Study questions:
**A)** Which aircraft does the title of the Paine Field forum thread name?
**B)** Could you write the next part of the Paine Field forum thread, picking up right after the last line shown?

# IL-2, P-47, P-51…and a Dreamliner



## Violator (Jul 4, 2014)

I took these at Paine Field in Everett, WA last week:


----------



## Jeff Hunt (Jul 4, 2014)

Very nice set of pictures. A bucket list destination for sure.

Cheers,

Jeff


----------



## razor1uk (Jul 4, 2014)

Nice pics, cool angle and nice to see ome (ex)allies together; although I think that's a 727/737 based Boeing - with new(er) engines aerodynamic improvements making it seem similar to the Dreamliner in that it's almost half the size and half the deckage.


----------



## Jeff Hunt (Jul 4, 2014)

razor1uk said:


> Nice pics, cool angle and nice to see ome (ex)allies together; although I think that's a 727/737 based Boeing - with new(er) engines aerodynamic improvements making it seem similar to the Dreamliner in that it's almost half the size and half the deckage.

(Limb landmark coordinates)
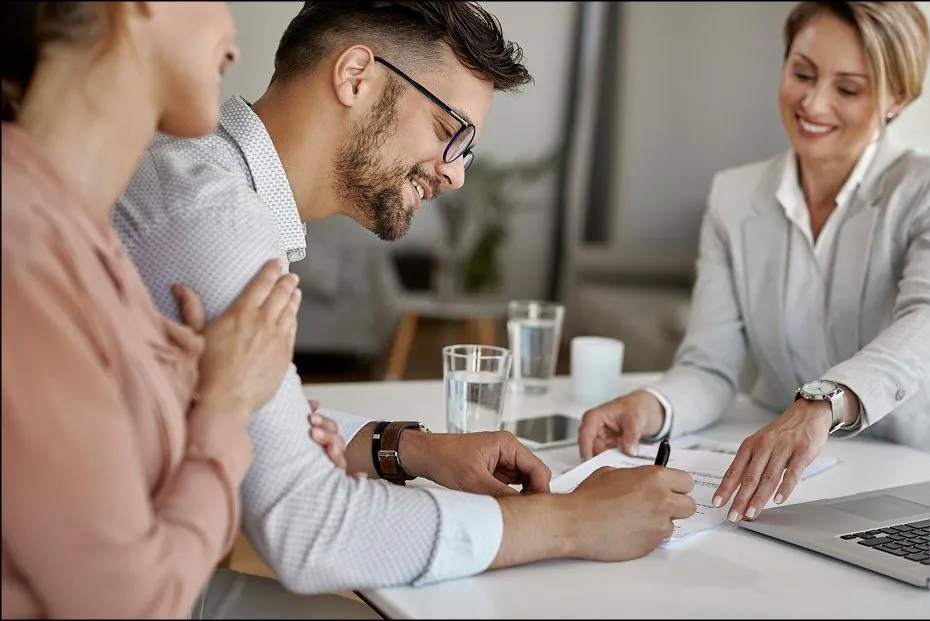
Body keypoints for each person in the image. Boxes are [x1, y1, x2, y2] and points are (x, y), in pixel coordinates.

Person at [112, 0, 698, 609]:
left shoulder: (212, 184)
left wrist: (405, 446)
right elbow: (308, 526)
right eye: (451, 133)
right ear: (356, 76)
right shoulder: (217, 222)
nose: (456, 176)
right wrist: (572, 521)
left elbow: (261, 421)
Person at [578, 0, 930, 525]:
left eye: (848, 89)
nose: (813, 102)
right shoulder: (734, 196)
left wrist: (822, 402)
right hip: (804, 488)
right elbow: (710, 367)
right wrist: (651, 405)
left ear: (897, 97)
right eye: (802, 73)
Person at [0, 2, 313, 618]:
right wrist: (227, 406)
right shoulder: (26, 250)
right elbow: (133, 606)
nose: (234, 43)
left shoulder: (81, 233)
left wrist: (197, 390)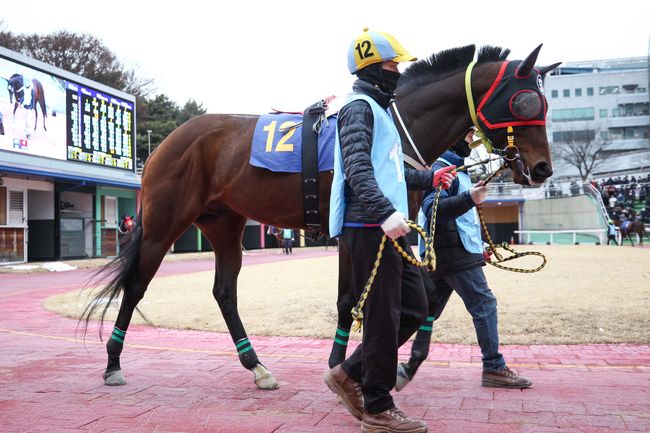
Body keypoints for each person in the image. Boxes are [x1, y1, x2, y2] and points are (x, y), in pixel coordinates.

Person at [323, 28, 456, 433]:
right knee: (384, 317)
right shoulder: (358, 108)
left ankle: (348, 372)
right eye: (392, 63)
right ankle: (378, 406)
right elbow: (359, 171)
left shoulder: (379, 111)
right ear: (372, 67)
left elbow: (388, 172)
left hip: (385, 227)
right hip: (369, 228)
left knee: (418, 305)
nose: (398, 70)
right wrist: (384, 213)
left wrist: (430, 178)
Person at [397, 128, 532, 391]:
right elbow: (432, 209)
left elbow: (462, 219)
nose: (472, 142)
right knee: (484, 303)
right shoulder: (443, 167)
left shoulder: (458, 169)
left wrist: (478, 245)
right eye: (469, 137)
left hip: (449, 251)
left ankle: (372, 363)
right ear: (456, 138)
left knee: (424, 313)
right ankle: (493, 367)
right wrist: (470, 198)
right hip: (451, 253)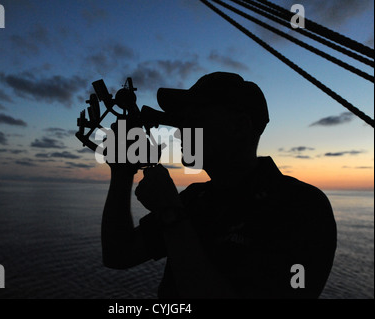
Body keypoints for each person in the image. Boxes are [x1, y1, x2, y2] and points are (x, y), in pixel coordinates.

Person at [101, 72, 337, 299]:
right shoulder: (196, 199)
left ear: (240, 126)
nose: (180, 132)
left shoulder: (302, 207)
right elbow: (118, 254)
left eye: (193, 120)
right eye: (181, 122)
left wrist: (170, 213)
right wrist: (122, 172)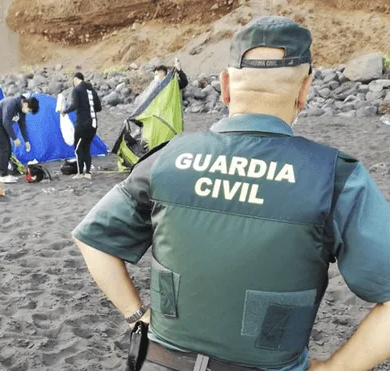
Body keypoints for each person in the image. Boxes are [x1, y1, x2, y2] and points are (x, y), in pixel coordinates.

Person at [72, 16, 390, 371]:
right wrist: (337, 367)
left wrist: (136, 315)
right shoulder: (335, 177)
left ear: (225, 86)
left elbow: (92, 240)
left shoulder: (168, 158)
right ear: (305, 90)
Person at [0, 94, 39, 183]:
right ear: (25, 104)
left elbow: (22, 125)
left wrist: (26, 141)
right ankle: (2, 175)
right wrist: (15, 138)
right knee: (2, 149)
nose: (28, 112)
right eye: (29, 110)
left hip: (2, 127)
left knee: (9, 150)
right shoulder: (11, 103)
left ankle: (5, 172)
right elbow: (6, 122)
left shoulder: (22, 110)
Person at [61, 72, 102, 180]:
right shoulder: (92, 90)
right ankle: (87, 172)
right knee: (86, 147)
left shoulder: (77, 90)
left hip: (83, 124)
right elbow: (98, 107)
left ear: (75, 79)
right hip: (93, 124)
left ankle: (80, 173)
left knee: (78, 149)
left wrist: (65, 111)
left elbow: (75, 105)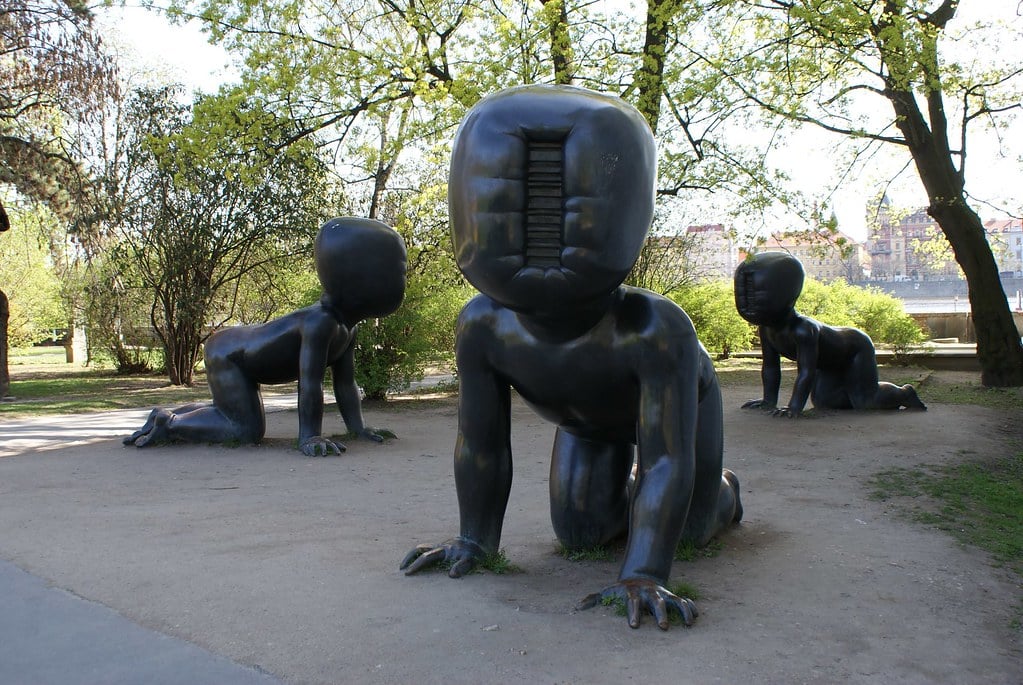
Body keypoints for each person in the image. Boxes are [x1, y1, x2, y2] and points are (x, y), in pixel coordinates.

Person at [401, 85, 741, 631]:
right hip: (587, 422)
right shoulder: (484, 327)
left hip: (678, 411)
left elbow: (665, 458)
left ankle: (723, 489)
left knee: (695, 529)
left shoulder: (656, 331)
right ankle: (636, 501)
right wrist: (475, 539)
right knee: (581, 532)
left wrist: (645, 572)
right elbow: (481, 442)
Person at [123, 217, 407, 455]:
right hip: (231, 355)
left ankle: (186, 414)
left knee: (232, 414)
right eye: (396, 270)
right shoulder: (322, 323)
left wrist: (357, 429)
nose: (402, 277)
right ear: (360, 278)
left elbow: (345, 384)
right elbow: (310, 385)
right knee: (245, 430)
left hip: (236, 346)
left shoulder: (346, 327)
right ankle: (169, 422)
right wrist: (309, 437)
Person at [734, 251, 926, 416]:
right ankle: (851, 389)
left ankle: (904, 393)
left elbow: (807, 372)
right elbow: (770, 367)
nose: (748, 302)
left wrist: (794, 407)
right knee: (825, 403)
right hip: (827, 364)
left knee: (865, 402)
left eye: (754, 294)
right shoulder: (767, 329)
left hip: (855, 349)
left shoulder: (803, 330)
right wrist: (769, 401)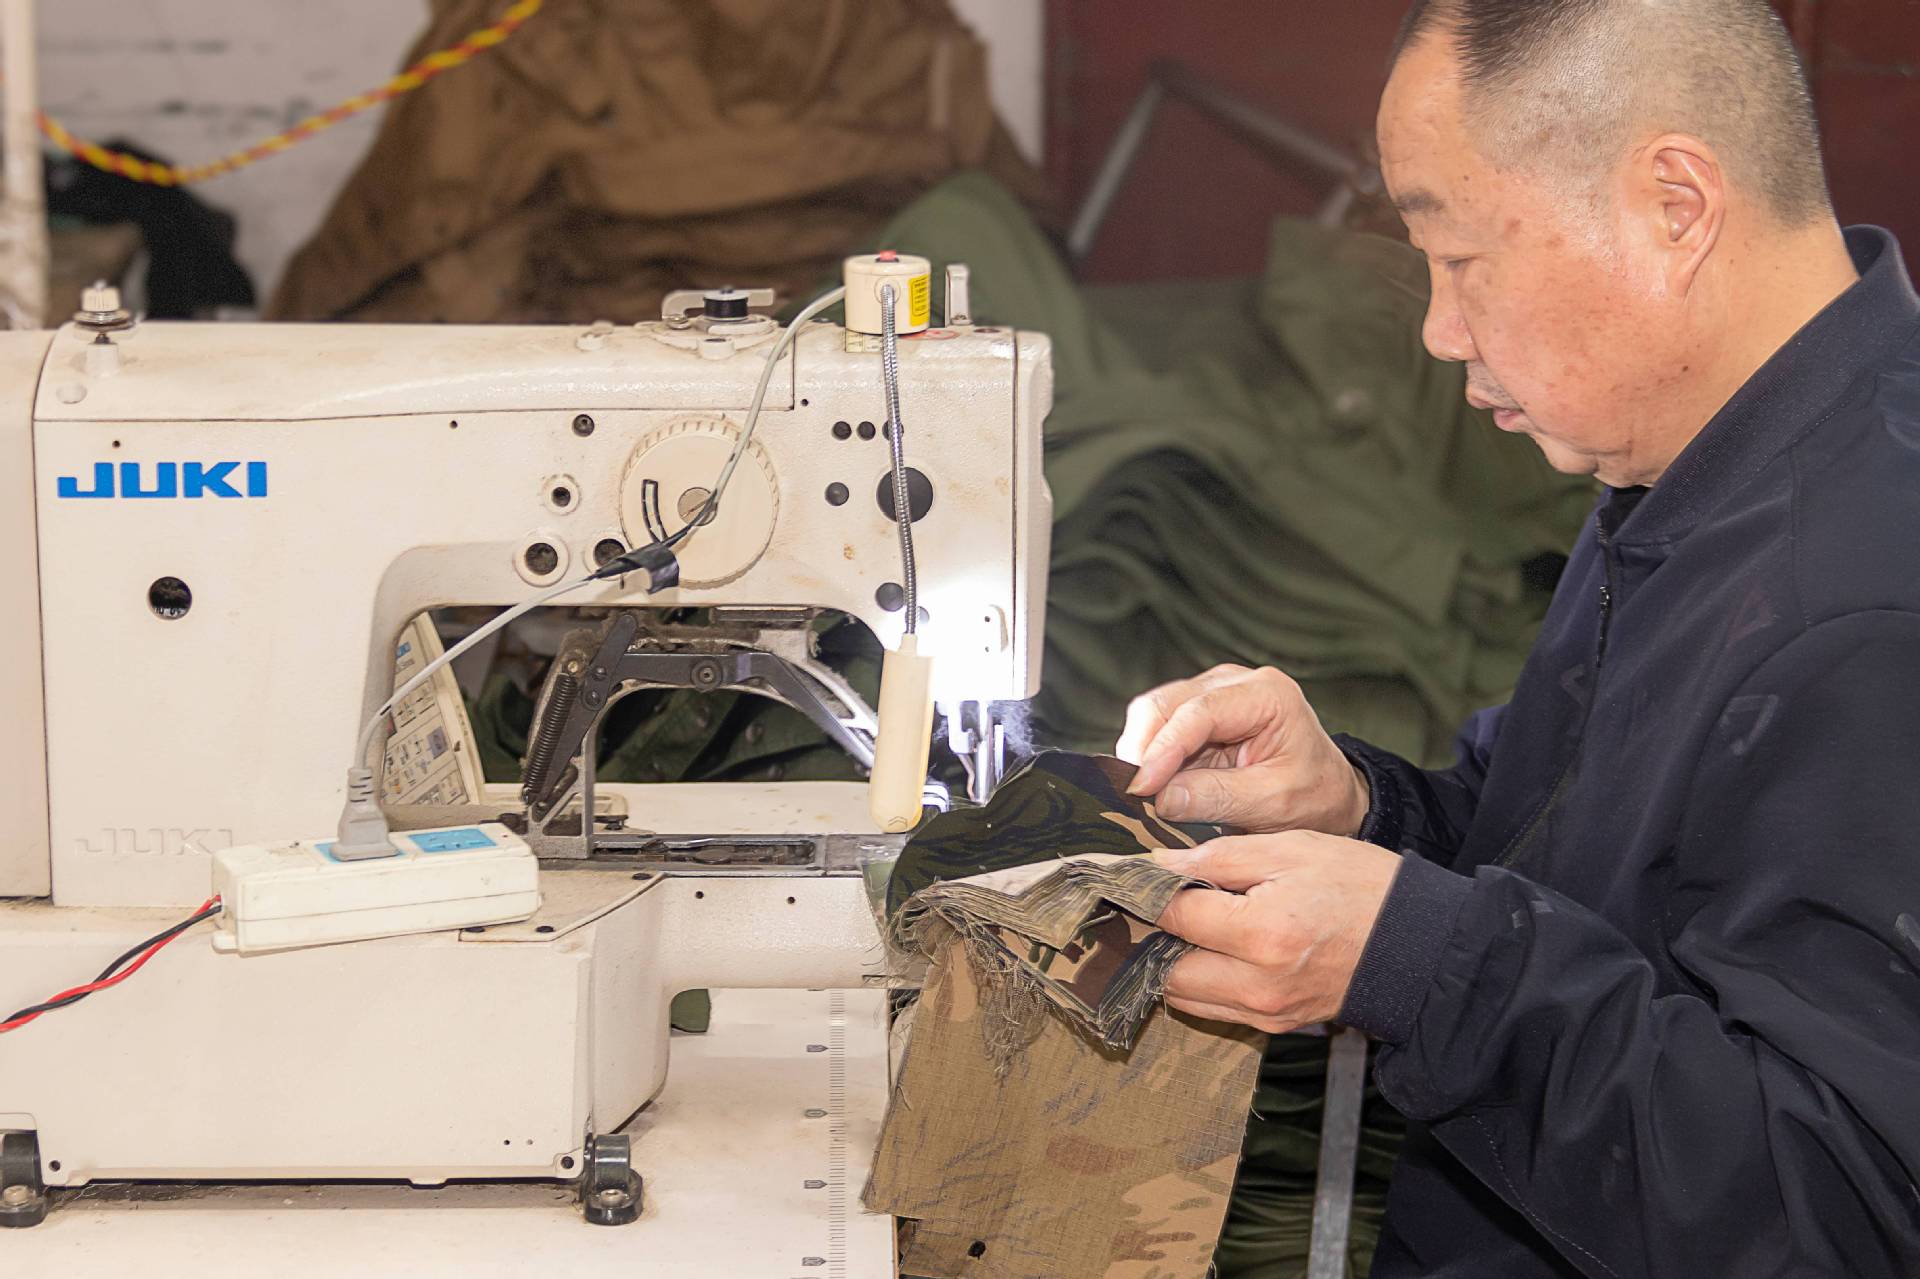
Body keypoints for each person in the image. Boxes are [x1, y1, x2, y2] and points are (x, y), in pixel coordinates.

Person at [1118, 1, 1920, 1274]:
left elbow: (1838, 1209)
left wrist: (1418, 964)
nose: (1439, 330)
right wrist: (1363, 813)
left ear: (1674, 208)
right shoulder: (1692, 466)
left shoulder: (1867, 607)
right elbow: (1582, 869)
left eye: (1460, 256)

Answers to each task:
**A)** IL-2, P-47, P-51, Dreamliner

**B)**
It is most definitely a 787 Dreamliner.

Cheers,

Jeff


----------



## razor1uk (Jul 4, 2014)

Ok, ..my mistake, I was thinking the 787 was doubledecker... doh! so the Boring is a expanded and modern materials teched grandchild of a 737, not a twin engined mini jumbo...


----------



## Wurger (Jul 4, 2014)




----------



## Gnomey (Jul 4, 2014)

Good shots!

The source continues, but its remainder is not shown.